**RECORDS FOR PROCESSING:**
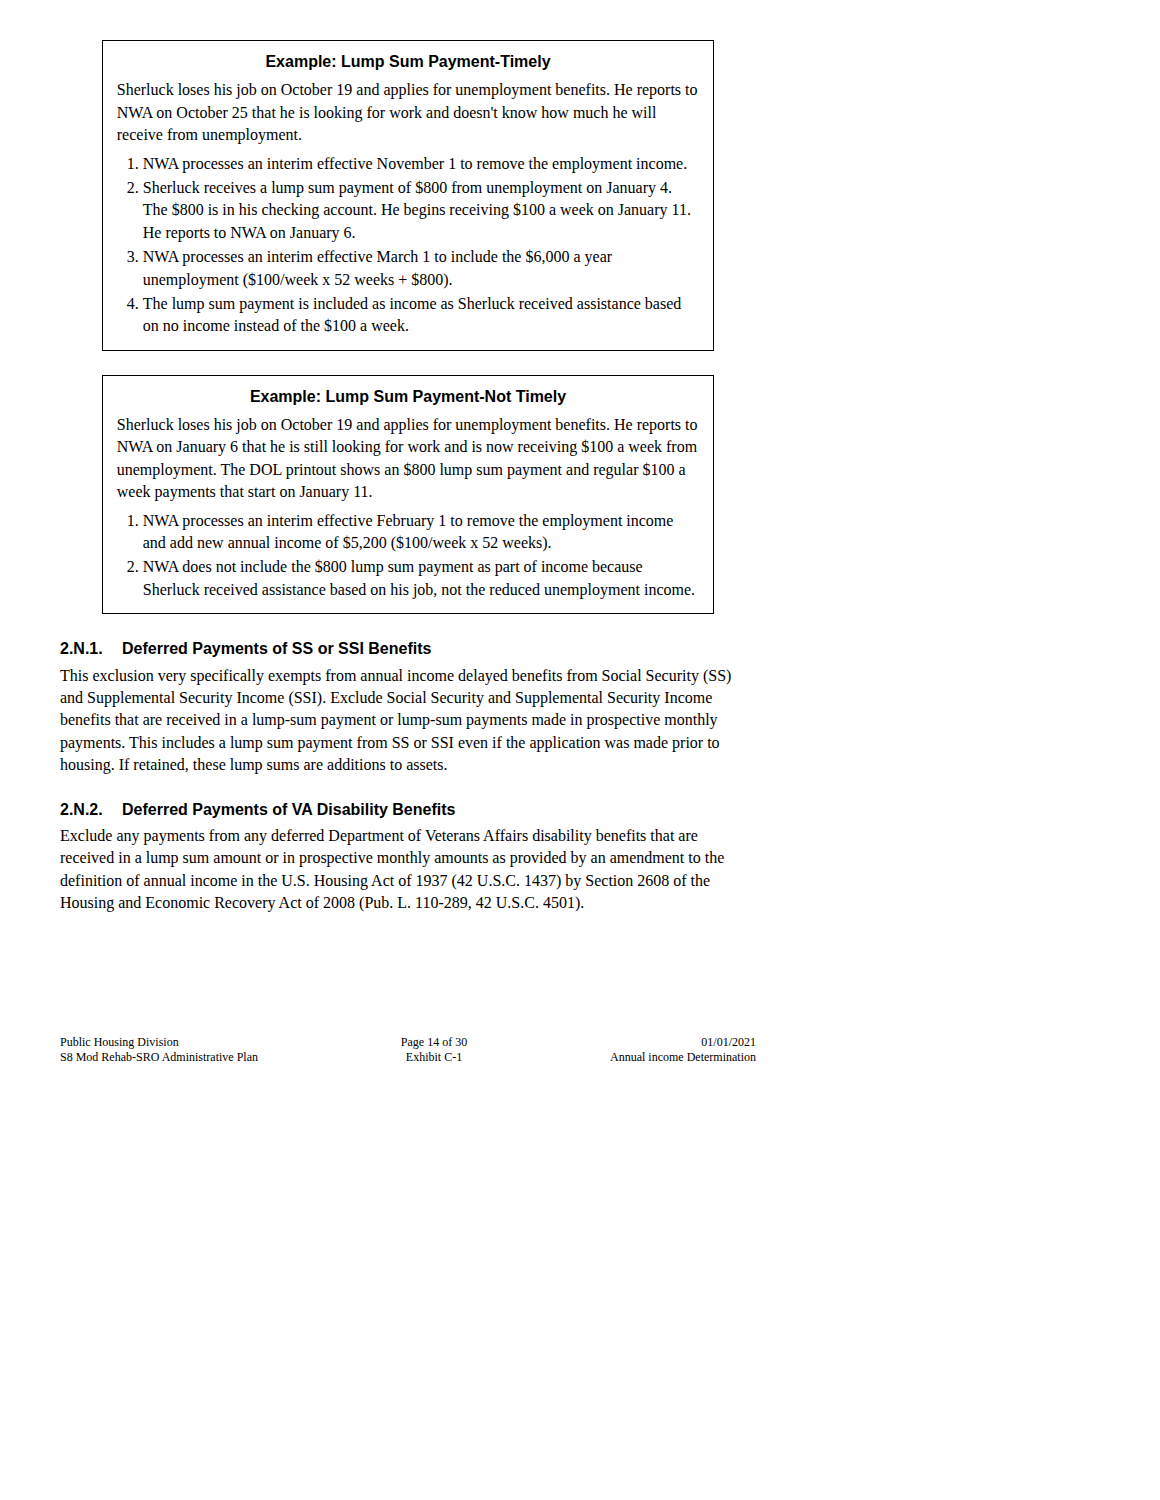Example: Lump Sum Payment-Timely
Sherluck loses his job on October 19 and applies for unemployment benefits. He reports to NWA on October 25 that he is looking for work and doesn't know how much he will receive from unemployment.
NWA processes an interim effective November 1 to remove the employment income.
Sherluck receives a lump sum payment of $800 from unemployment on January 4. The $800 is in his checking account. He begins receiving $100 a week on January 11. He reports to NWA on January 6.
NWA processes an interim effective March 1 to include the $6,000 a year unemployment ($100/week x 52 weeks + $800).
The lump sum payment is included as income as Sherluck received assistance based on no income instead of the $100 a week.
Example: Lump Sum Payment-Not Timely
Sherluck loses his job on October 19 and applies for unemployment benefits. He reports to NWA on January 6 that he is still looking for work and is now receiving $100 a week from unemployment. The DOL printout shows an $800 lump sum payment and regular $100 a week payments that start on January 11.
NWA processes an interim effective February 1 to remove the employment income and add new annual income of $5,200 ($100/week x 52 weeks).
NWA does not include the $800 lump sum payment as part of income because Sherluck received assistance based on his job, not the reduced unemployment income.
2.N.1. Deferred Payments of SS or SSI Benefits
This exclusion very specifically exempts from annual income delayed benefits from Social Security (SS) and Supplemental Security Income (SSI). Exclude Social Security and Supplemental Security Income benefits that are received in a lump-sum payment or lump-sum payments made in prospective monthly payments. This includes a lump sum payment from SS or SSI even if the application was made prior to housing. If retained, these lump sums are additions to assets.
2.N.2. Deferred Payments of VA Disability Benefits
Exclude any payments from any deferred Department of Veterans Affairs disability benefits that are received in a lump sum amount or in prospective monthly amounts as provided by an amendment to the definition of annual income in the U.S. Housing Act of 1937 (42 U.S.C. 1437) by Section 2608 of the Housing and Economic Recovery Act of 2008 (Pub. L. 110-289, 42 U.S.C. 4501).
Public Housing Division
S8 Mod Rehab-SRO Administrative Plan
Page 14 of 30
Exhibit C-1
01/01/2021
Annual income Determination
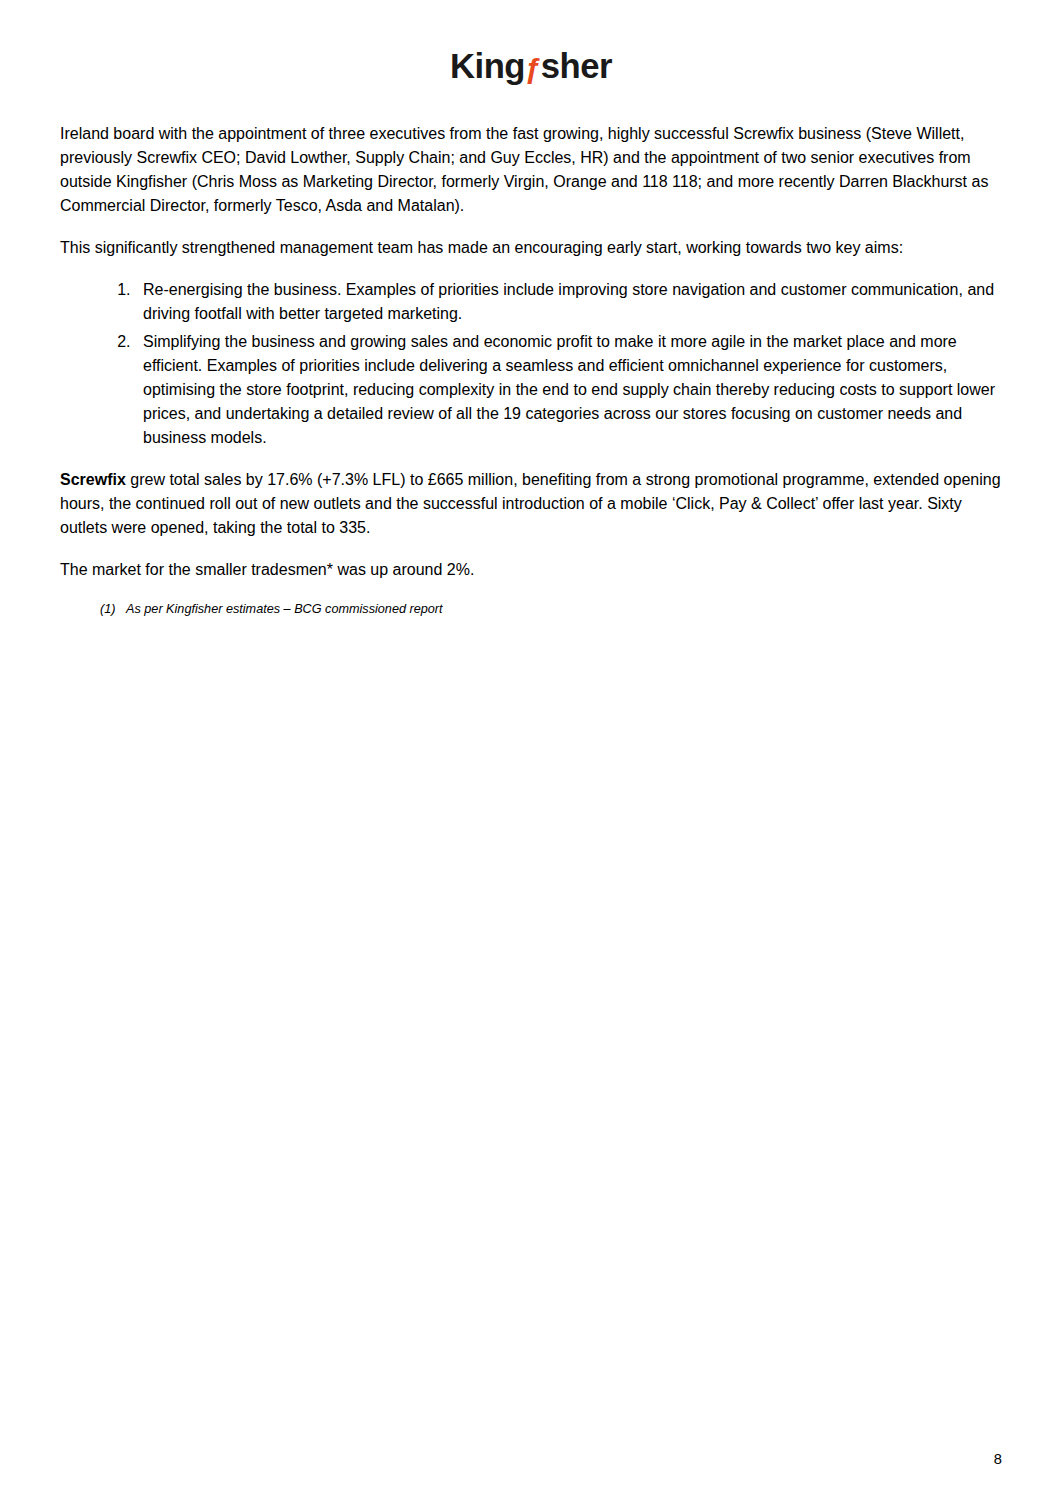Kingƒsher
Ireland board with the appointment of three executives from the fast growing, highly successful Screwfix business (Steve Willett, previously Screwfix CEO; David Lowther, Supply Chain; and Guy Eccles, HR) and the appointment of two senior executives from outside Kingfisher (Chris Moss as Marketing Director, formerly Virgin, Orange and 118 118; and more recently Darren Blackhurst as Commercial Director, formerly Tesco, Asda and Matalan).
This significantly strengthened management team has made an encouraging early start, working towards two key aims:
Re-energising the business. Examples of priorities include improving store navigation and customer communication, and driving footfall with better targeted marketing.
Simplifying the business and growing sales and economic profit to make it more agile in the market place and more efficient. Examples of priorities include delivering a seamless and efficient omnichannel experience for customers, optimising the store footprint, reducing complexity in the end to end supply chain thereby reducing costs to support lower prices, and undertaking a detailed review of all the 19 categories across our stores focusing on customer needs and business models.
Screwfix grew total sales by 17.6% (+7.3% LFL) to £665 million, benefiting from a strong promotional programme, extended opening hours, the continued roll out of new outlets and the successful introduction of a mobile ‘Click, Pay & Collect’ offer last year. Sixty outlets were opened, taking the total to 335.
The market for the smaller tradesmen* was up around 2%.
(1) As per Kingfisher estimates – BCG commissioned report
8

**WHAT THE EXERCISE ASKS:** Word for word, restate every line of the listing, omitting the pictures.

**RESPONSE:**
Example: Lump Sum Payment-Timely
Sherluck loses his job on October 19 and applies for unemployment benefits. He reports to NWA on October 25 that he is looking for work and doesn't know how much he will receive from unemployment.
NWA processes an interim effective November 1 to remove the employment income.
Sherluck receives a lump sum payment of $800 from unemployment on January 4. The $800 is in his checking account. He begins receiving $100 a week on January 11. He reports to NWA on January 6.
NWA processes an interim effective March 1 to include the $6,000 a year unemployment ($100/week x 52 weeks + $800).
The lump sum payment is included as income as Sherluck received assistance based on no income instead of the $100 a week.
Example: Lump Sum Payment-Not Timely
Sherluck loses his job on October 19 and applies for unemployment benefits. He reports to NWA on January 6 that he is still looking for work and is now receiving $100 a week from unemployment. The DOL printout shows an $800 lump sum payment and regular $100 a week payments that start on January 11.
NWA processes an interim effective February 1 to remove the employment income and add new annual income of $5,200 ($100/week x 52 weeks).
NWA does not include the $800 lump sum payment as part of income because Sherluck received assistance based on his job, not the reduced unemployment income.
2.N.1. Deferred Payments of SS or SSI Benefits
This exclusion very specifically exempts from annual income delayed benefits from Social Security (SS) and Supplemental Security Income (SSI). Exclude Social Security and Supplemental Security Income benefits that are received in a lump-sum payment or lump-sum payments made in prospective monthly payments. This includes a lump sum payment from SS or SSI even if the application was made prior to housing. If retained, these lump sums are additions to assets.
2.N.2. Deferred Payments of VA Disability Benefits
Exclude any payments from any deferred Department of Veterans Affairs disability benefits that are received in a lump sum amount or in prospective monthly amounts as provided by an amendment to the definition of annual income in the U.S. Housing Act of 1937 (42 U.S.C. 1437) by Section 2608 of the Housing and Economic Recovery Act of 2008 (Pub. L. 110-289, 42 U.S.C. 4501).
Public Housing Division
S8 Mod Rehab-SRO Administrative Plan
Page 14 of 30
Exhibit C-1
01/01/2021
Annual income Determination
Kingƒsher
Ireland board with the appointment of three executives from the fast growing, highly successful Screwfix business (Steve Willett, previously Screwfix CEO; David Lowther, Supply Chain; and Guy Eccles, HR) and the appointment of two senior executives from outside Kingfisher (Chris Moss as Marketing Director, formerly Virgin, Orange and 118 118; and more recently Darren Blackhurst as Commercial Director, formerly Tesco, Asda and Matalan).
This significantly strengthened management team has made an encouraging early start, working towards two key aims:
Re-energising the business. Examples of priorities include improving store navigation and customer communication, and driving footfall with better targeted marketing.
Simplifying the business and growing sales and economic profit to make it more agile in the market place and more efficient. Examples of priorities include delivering a seamless and efficient omnichannel experience for customers, optimising the store footprint, reducing complexity in the end to end supply chain thereby reducing costs to support lower prices, and undertaking a detailed review of all the 19 categories across our stores focusing on customer needs and business models.
Screwfix grew total sales by 17.6% (+7.3% LFL) to £665 million, benefiting from a strong promotional programme, extended opening hours, the continued roll out of new outlets and the successful introduction of a mobile ‘Click, Pay & Collect’ offer last year. Sixty outlets were opened, taking the total to 335.
The market for the smaller tradesmen* was up around 2%.
(1) As per Kingfisher estimates – BCG commissioned report
8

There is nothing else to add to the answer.